EXERCISE DIRECTIONS:
Format every line of the material below as a JSON list of strings, one string per line, and skip any blank lines.

# Start of SUPPLIED RECORDS

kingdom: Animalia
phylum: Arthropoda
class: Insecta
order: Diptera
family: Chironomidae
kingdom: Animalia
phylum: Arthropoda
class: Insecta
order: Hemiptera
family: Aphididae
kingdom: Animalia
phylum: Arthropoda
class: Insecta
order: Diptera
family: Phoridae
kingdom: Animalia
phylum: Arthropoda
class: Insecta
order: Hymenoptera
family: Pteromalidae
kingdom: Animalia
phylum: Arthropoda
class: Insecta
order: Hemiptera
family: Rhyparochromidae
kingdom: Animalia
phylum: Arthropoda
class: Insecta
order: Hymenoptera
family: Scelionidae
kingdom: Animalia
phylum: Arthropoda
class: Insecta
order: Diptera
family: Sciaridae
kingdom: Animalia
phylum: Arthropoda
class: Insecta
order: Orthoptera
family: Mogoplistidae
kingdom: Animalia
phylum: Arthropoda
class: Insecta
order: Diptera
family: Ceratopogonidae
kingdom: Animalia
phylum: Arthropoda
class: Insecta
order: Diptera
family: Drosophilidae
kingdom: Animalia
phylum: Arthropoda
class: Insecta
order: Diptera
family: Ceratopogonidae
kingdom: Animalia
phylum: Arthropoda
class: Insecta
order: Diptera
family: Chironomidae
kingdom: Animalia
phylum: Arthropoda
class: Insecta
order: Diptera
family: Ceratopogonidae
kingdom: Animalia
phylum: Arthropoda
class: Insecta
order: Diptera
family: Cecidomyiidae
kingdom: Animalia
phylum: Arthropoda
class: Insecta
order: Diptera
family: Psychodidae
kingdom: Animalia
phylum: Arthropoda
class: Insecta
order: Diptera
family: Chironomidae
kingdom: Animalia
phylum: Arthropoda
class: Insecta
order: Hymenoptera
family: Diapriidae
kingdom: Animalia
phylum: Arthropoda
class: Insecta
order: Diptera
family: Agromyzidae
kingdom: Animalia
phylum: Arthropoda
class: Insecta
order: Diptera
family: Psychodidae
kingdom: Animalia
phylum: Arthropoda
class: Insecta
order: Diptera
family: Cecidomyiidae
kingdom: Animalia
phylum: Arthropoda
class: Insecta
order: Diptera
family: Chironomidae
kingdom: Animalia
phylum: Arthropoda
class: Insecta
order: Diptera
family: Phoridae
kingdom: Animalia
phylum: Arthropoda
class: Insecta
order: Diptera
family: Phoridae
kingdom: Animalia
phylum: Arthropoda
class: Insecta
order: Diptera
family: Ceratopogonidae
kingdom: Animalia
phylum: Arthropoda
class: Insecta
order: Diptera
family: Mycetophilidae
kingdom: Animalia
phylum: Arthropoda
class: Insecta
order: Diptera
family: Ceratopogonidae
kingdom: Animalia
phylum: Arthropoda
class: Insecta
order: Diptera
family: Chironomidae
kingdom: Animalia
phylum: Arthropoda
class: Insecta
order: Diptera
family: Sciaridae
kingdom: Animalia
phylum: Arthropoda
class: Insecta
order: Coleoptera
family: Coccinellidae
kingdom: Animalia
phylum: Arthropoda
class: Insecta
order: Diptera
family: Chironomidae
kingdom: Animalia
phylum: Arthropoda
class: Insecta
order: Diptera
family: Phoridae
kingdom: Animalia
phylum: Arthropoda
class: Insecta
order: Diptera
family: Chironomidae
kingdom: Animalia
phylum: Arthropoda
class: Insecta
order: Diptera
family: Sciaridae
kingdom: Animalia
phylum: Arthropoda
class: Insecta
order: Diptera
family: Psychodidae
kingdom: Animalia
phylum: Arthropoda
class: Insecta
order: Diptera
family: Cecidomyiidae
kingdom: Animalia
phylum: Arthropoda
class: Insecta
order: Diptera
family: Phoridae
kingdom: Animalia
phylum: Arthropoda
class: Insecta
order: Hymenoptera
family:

# End of SUPPLIED RECORDS

FINAL ANSWER:
[
  "kingdom: Animalia",
  "phylum: Arthropoda",
  "class: Insecta",
  "order: Diptera",
  "family: Chironomidae",
  "kingdom: Animalia",
  "phylum: Arthropoda",
  "class: Insecta",
  "order: Hemiptera",
  "family: Aphididae",
  "kingdom: Animalia",
  "phylum: Arthropoda",
  "class: Insecta",
  "order: Diptera",
  "family: Phoridae",
  "kingdom: Animalia",
  "phylum: Arthropoda",
  "class: Insecta",
  "order: Hymenoptera",
  "family: Pteromalidae",
  "kingdom: Animalia",
  "phylum: Arthropoda",
  "class: Insecta",
  "order: Hemiptera",
  "family: Rhyparochromidae",
  "kingdom: Animalia",
  "phylum: Arthropoda",
  "class: Insecta",
  "order: Hymenoptera",
  "family: Scelionidae",
  "kingdom: Animalia",
  "phylum: Arthropoda",
  "class: Insecta",
  "order: Diptera",
  "family: Sciaridae",
  "kingdom: Animalia",
  "phylum: Arthropoda",
  "class: Insecta",
  "order: Orthoptera",
  "family: Mogoplistidae",
  "kingdom: Animalia",
  "phylum: Arthropoda",
  "class: Insecta",
  "order: Diptera",
  "family: Ceratopogonidae",
  "kingdom: Animalia",
  "phylum: Arthropoda",
  "class: Insecta",
  "order: Diptera",
  "family: Drosophilidae",
  "kingdom: Animalia",
  "phylum: Arthropoda",
  "class: Insecta",
  "order: Diptera",
  "family: Ceratopogonidae",
  "kingdom: Animalia",
  "phylum: Arthropoda",
  "class: Insecta",
  "order: Diptera",
  "family: Chironomidae",
  "kingdom: Animalia",
  "phylum: Arthropoda",
  "class: Insecta",
  "order: Diptera",
  "family: Ceratopogonidae",
  "kingdom: Animalia",
  "phylum: Arthropoda",
  "class: Insecta",
  "order: Diptera",
  "family: Cecidomyiidae",
  "kingdom: Animalia",
  "phylum: Arthropoda",
  "class: Insecta",
  "order: Diptera",
  "family: Psychodidae",
  "kingdom: Animalia",
  "phylum: Arthropoda",
  "class: Insecta",
  "order: Diptera",
  "family: Chironomidae",
  "kingdom: Animalia",
  "phylum: Arthropoda",
  "class: Insecta",
  "order: Hymenoptera",
  "family: Diapriidae",
  "kingdom: Animalia",
  "phylum: Arthropoda",
  "class: Insecta",
  "order: Diptera",
  "family: Agromyzidae",
  "kingdom: Animalia",
  "phylum: Arthropoda",
  "class: Insecta",
  "order: Diptera",
  "family: Psychodidae",
  "kingdom: Animalia",
  "phylum: Arthropoda",
  "class: Insecta",
  "order: Diptera",
  "family: Cecidomyiidae",
  "kingdom: Animalia",
  "phylum: Arthropoda",
  "class: Insecta",
  "order: Diptera",
  "family: Chironomidae",
  "kingdom: Animalia",
  "phylum: Arthropoda",
  "class: Insecta",
  "order: Diptera",
  "family: Phoridae",
  "kingdom: Animalia",
  "phylum: Arthropoda",
  "class: Insecta",
  "order: Diptera",
  "family: Phoridae",
  "kingdom: Animalia",
  "phylum: Arthropoda",
  "class: Insecta",
  "order: Diptera",
  "family: Ceratopogonidae",
  "kingdom: Animalia",
  "phylum: Arthropoda",
  "class: Insecta",
  "order: Diptera",
  "family: Mycetophilidae",
  "kingdom: Animalia",
  "phylum: Arthropoda",
  "class: Insecta",
  "order: Diptera",
  "family: Ceratopogonidae",
  "kingdom: Animalia",
  "phylum: Arthropoda",
  "class: Insecta",
  "order: Diptera",
  "family: Chironomidae",
  "kingdom: Animalia",
  "phylum: Arthropoda",
  "class: Insecta",
  "order: Diptera",
  "family: Sciaridae",
  "kingdom: Animalia",
  "phylum: Arthropoda",
  "class: Insecta",
  "order: Coleoptera",
  "family: Coccinellidae",
  "kingdom: Animalia",
  "phylum: Arthropoda",
  "class: Insecta",
  "order: Diptera",
  "family: Chironomidae",
  "kingdom: Animalia",
  "phylum: Arthropoda",
  "class: Insecta",
  "order: Diptera",
  "family: Phoridae",
  "kingdom: Animalia",
  "phylum: Arthropoda",
  "class: Insecta",
  "order: Diptera",
  "family: Chironomidae",
  "kingdom: Animalia",
  "phylum: Arthropoda",
  "class: Insecta",
  "order: Diptera",
  "family: Sciaridae",
  "kingdom: Animalia",
  "phylum: Arthropoda",
  "class: Insecta",
  "order: Diptera",
  "family: Psychodidae",
  "kingdom: Animalia",
  "phylum: Arthropoda",
  "class: Insecta",
  "order: Diptera",
  "family: Cecidomyiidae",
  "kingdom: Animalia",
  "phylum: Arthropoda",
  "class: Insecta",
  "order: Diptera",
  "family: Phoridae",
  "kingdom: Animalia",
  "phylum: Arthropoda",
  "class: Insecta",
  "order: Hymenoptera",
  "family:"
]